Net overboard: comparing marine eDNA sampling methodologies at sea to
unravel marine biodiversity
Abstract
Environmental DNA (eDNA) analyses are powerful for describing marine
biodiversity but must be optimized for their effective use in routine
monitoring. To maximize eDNA detection probabilities of sparsely
distributed populations, water samples are usually concentrated from
larger volumes and filtered using fine-pore membranes, often a
significant cost-time bottleneck in the workflow. This study aimed to
streamline eDNA sampling by investigating plankton net versus bucket
sampling, direct versus sequential filtration including self-preserving
filters. Biodiversity was assessed using metabarcoding of the small
ribosomal subunit (18S rRNA) and mitochondrial cytochrome c oxidase I
(COI) genes. Multi-species detection probabilities were estimated for
each workflow using a probabilistic occupancy modelling approach.
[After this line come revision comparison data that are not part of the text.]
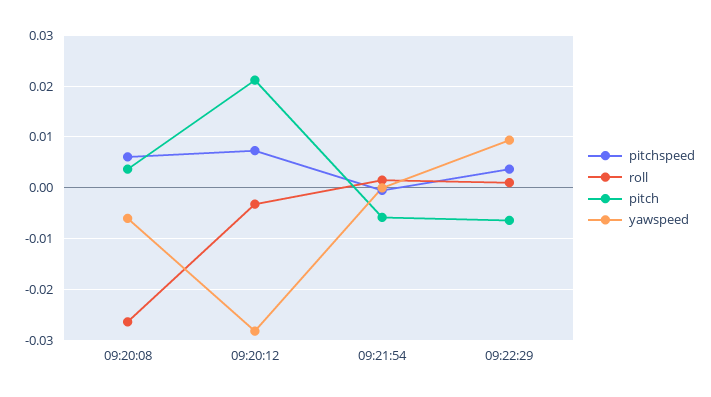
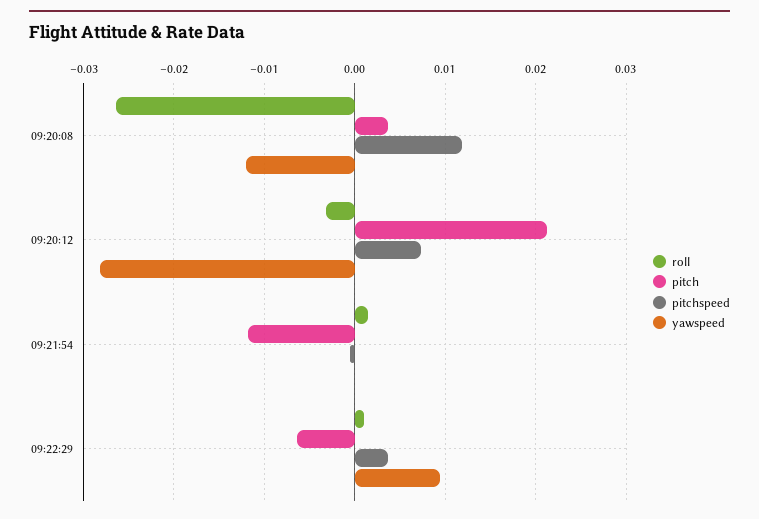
  {
    "pitchspeed": {
-     "09:20:08": 0.006,
+     "09:20:08": 0.012,
      "09:20:12": 0.007,
      "09:21:54": -0.001,
      "09:22:29": 0.004
    },
    "roll": {
      "09:20:08": -0.026,
      "09:20:12": -0.003,
      "09:21:54": 0.002,
      "09:22:29": 0.001
    },
    "pitch": {
      "09:20:08": 0.004,
      "09:20:12": 0.021,
-     "09:21:54": -0.006,
+     "09:21:54": -0.012,
      "09:22:29": -0.006
    },
    "yawspeed": {
-     "09:20:08": -0.006,
+     "09:20:08": -0.012,
      "09:20:12": -0.028,
      "09:21:54": 0,
      "09:22:29": 0.009
    }
  }

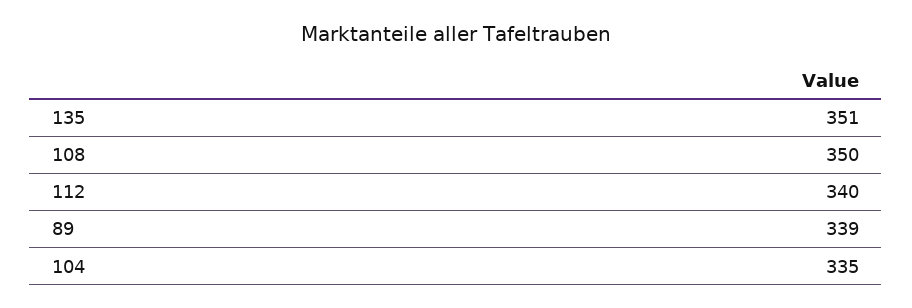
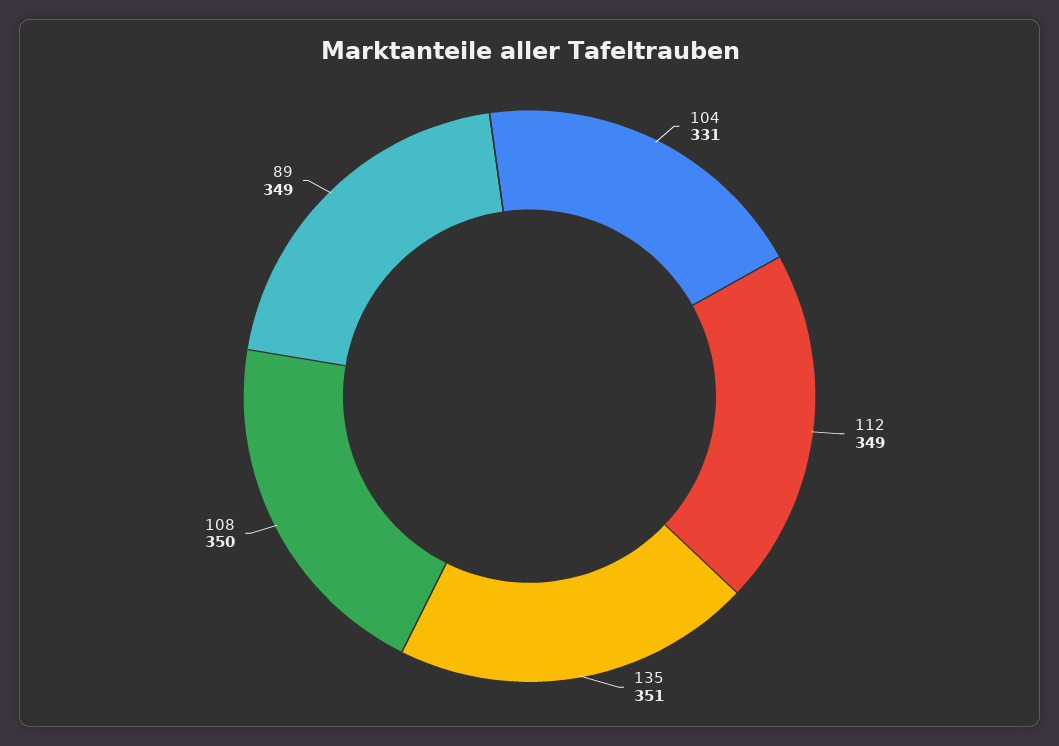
  {
    "135": 351,
    "108": 350,
-   "112": 340,
+   "112": 349,
-   "89": 339,
+   "89": 349,
-   "104": 335
+   "104": 331
  }

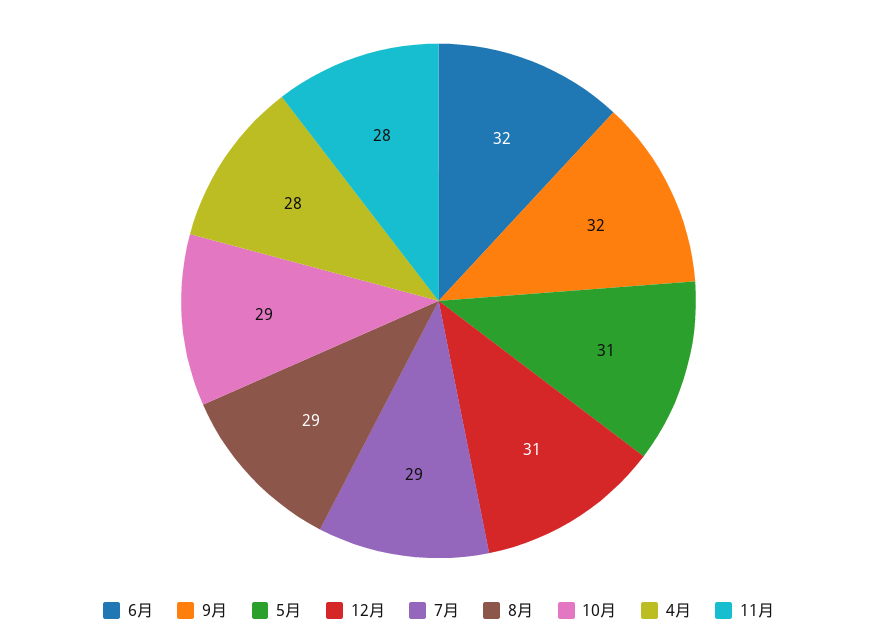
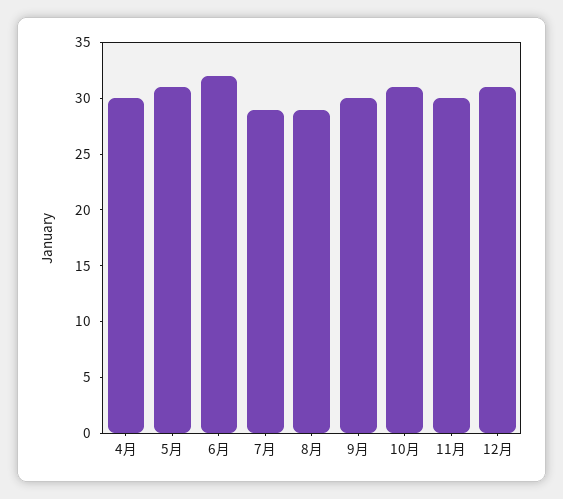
  {
    "6月": 32,
-   "9月": 32,
+   "9月": 30,
    "5月": 31,
    "12月": 31,
    "7月": 29,
    "8月": 29,
-   "10月": 29,
+   "10月": 31,
-   "4月": 28,
+   "4月": 30,
-   "11月": 28
+   "11月": 30
  }

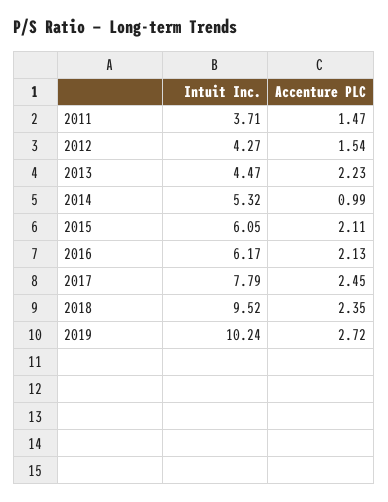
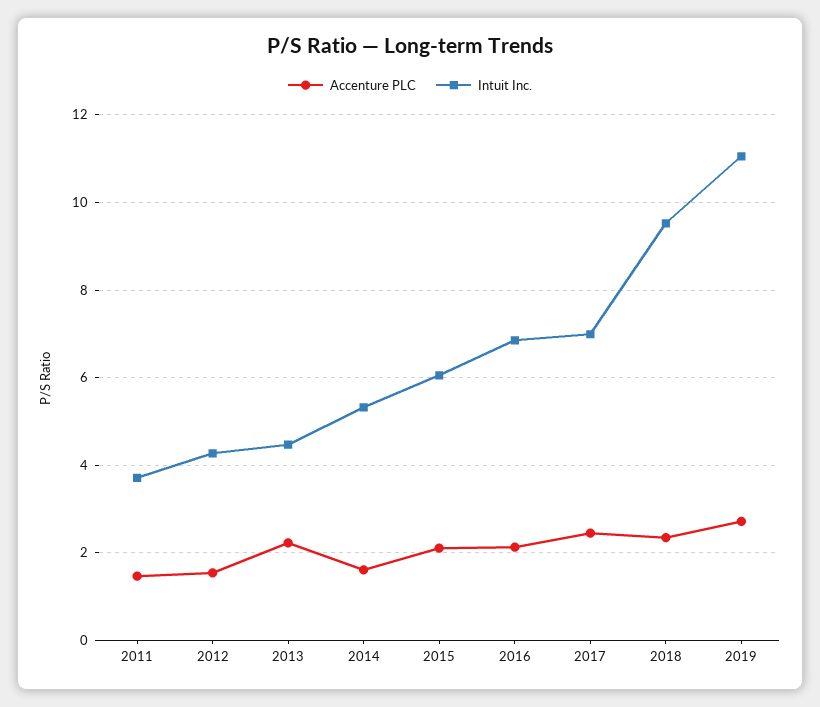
  {
    "Intuit Inc.": {
      "2011": 3.71,
      "2012": 4.27,
      "2013": 4.47,
      "2014": 5.32,
      "2015": 6.05,
-     "2016": 6.17,
+     "2016": 6.8,
-     "2017": 7.79,
+     "2017": 7,
      "2018": 9.52,
-     "2019": 10.24
+     "2019": 11
    },
    "Accenture PLC": {
      "2011": 1.47,
      "2012": 1.54,
      "2013": 2.23,
-     "2014": 0.99,
+     "2014": 1.6,
      "2015": 2.11,
      "2016": 2.13,
      "2017": 2.45,
      "2018": 2.35,
      "2019": 2.72
    }
  }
Significant workflow-related differences in biodiversity metrics were
reported. Highest amplicon sequence variant (ASV) richness was attained
by the bucket sampling combined with self-preserving filters, comprising
a large portion of micro-plankton. Less diversity but more metazoan taxa
were captured in the net samples combined with 5 µm pore size filters.
Pre-filtered 1.2 µm samples yielded few or no unique ASVs. The highest
average (~32%) metazoan detection probabilities in the
5 µm pore size net samples confirmed the effectiveness of
pre-concentrating plankton for biodiversity screening. These results
contribute to streamlining eDNA sampling protocols for uptake and
implementation in marine biodiversity research and surveillance.